La viole celtique, Jordi Savall (violes), Frank McGuire (bodhrán), Andrew Lawrence-King (harpe irlandaise et psaltérion)

Alia Vox AVSA9878 (Naïve). 2010. 74'

NOUVEAUTE      

La note de Classica :

Le premier volume "The Celtic viol" de Jordi Savall nous avait laissés quelque peu sur notre soif... les différents airs et danses manquant notablement de whisk(e)y, et la cervoise était un peu tiède pour nos goûts français. Nous regrettions ainsi que les œuvres interprétées soient privées de leur côté populaire et folklorique et ne nous fassent pas danser (cf. la critique Classica de juillet 2009). Mais finalement est-ce le propos lorsque Jordi Savall enregistre cette "Éloge de la transmission" d'airs et de danses traditionnelles irlandaises et écossaises ? Non.

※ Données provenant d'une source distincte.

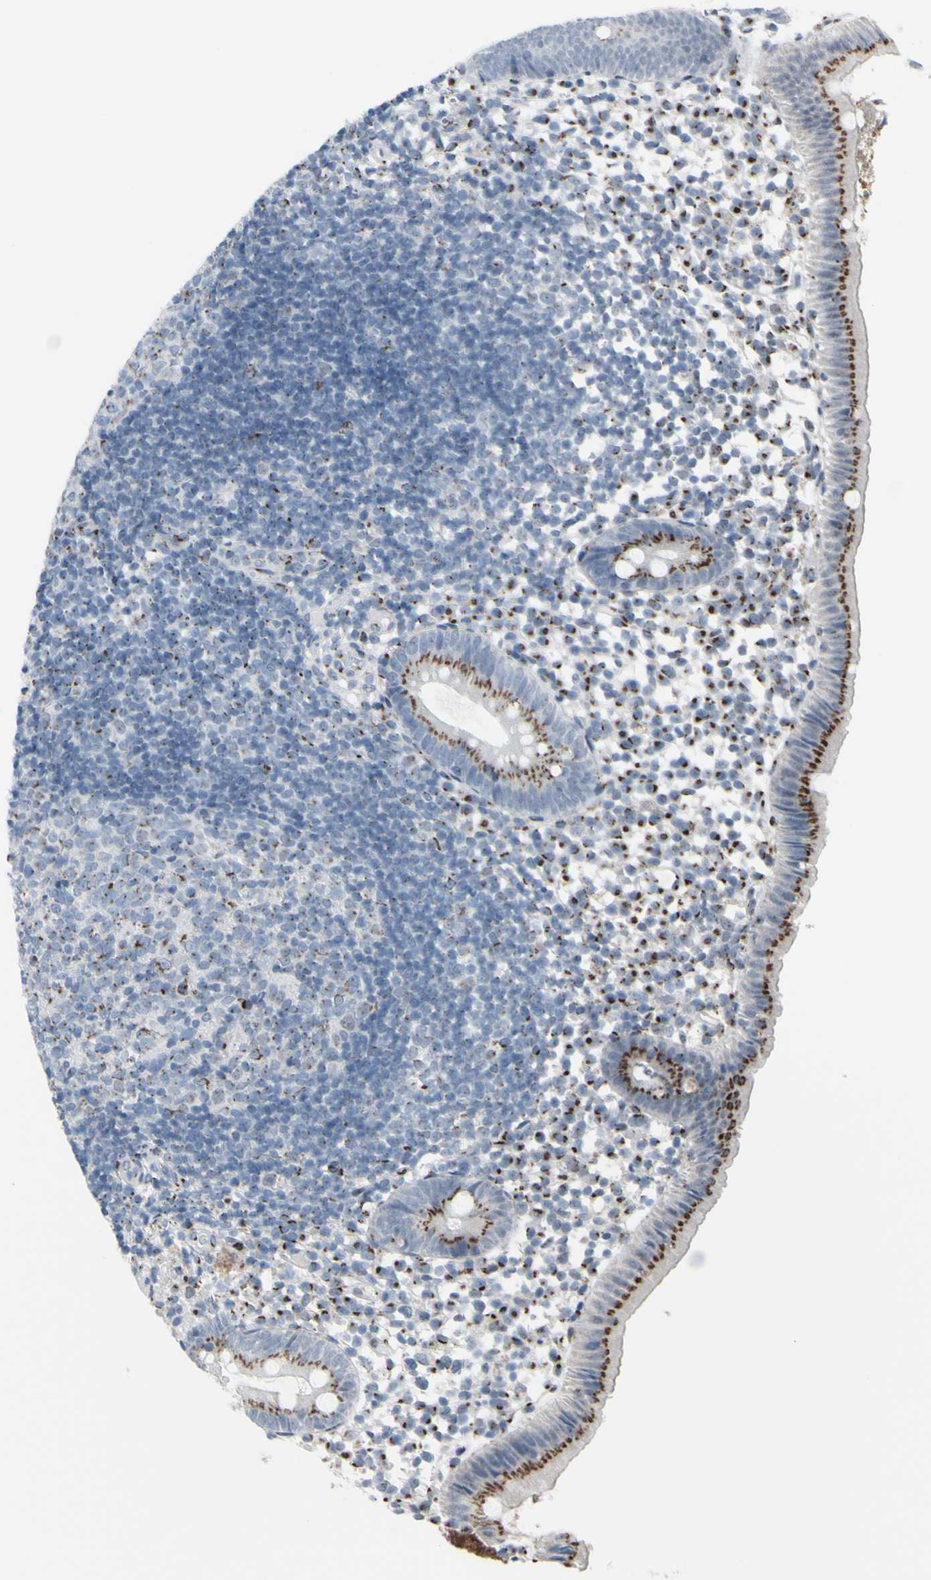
{"staining": {"intensity": "strong", "quantity": ">75%", "location": "cytoplasmic/membranous"}, "tissue": "appendix", "cell_type": "Glandular cells", "image_type": "normal", "snomed": [{"axis": "morphology", "description": "Normal tissue, NOS"}, {"axis": "topography", "description": "Appendix"}], "caption": "Protein analysis of normal appendix demonstrates strong cytoplasmic/membranous positivity in approximately >75% of glandular cells.", "gene": "GLG1", "patient": {"sex": "female", "age": 20}}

Savall s'écarte volontairement de la tradition folklorique réservée aux pubs dans le but de distraire, d'amuser les buveurs de Guinness et de whisk(e)y — les Chieftains pour cela font parfaitement l'affaire — pour mieux remonter aux sources, souligner l'âme heureuse et méditative de ces musiques d'Écosse et d'Irlande et leur rendre grand hommage.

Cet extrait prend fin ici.